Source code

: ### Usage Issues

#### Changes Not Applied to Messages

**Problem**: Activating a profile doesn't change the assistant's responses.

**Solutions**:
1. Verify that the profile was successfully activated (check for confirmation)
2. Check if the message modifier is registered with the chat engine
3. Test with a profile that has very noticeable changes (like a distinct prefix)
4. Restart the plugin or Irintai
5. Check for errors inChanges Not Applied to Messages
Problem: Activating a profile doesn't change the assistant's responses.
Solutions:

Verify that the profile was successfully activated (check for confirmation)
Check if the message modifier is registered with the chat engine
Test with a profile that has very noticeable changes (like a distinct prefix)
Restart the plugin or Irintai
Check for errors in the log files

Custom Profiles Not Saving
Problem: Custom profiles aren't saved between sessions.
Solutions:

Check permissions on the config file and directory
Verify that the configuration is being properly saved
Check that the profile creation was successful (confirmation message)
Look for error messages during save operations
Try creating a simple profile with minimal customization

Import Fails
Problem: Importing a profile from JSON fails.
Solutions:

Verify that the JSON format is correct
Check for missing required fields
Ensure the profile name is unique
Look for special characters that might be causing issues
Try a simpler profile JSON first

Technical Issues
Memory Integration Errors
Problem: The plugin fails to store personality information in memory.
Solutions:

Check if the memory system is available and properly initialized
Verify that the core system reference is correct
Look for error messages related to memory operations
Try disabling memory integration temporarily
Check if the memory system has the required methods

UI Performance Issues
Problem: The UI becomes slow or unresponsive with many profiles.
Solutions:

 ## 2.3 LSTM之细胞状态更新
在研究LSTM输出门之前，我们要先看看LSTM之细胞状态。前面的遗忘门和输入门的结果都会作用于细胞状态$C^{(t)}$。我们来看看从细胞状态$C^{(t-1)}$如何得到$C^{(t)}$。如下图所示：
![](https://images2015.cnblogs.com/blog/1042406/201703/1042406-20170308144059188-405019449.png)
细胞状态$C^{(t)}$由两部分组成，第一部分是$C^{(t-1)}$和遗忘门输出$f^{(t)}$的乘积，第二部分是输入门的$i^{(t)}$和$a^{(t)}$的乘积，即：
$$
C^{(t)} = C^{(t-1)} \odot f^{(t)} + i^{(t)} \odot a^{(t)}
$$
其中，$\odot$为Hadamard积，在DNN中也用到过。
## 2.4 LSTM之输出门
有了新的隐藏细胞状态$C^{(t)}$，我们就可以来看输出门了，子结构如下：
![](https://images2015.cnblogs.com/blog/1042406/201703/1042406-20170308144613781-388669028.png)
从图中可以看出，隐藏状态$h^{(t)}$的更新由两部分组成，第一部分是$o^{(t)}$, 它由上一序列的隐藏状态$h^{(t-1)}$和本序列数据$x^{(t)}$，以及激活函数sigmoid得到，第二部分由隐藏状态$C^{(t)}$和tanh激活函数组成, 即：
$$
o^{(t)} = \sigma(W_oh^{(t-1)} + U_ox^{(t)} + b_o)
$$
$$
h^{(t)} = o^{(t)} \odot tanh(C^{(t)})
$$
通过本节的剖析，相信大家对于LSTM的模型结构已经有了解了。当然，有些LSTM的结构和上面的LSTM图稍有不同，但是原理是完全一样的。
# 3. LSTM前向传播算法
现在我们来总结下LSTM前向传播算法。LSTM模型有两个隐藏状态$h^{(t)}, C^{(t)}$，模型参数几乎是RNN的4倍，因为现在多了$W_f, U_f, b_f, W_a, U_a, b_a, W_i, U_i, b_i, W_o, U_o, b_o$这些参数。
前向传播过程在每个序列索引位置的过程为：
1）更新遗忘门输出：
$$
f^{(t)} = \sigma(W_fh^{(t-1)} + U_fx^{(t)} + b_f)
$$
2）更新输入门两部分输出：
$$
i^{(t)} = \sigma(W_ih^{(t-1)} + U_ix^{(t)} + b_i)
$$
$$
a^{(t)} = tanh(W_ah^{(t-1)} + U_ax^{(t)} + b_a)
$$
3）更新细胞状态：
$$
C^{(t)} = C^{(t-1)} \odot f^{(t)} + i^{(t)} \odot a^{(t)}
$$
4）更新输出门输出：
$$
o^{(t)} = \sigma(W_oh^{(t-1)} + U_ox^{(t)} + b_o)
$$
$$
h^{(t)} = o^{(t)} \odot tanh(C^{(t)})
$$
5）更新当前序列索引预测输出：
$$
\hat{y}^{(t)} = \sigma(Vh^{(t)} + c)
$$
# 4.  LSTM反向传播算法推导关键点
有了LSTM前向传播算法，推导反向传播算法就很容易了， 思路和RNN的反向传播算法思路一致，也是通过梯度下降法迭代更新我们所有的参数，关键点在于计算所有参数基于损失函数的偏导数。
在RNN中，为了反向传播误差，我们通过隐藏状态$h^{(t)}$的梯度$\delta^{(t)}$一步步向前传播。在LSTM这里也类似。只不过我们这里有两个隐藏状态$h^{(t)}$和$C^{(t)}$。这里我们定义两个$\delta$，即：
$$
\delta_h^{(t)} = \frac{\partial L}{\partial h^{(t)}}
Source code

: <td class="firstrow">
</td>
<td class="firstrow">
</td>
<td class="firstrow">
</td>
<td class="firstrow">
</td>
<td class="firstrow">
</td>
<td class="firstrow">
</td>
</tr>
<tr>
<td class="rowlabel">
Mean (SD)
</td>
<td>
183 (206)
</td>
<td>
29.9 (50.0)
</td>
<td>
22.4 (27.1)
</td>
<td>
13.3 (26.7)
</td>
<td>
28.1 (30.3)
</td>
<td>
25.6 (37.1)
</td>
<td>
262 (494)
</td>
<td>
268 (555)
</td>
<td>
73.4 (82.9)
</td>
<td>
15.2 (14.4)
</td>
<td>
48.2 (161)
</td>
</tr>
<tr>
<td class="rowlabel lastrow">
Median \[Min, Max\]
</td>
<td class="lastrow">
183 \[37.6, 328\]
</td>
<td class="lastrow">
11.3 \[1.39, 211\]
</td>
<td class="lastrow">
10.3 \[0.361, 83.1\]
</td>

Exercise description: Copy every line of the data above that contains the word "Test".

Solution:
3. Test with a profile that has very noticeable changes (like a distinct prefix)
Test with a profile that has very noticeable changes (like a distinct prefix)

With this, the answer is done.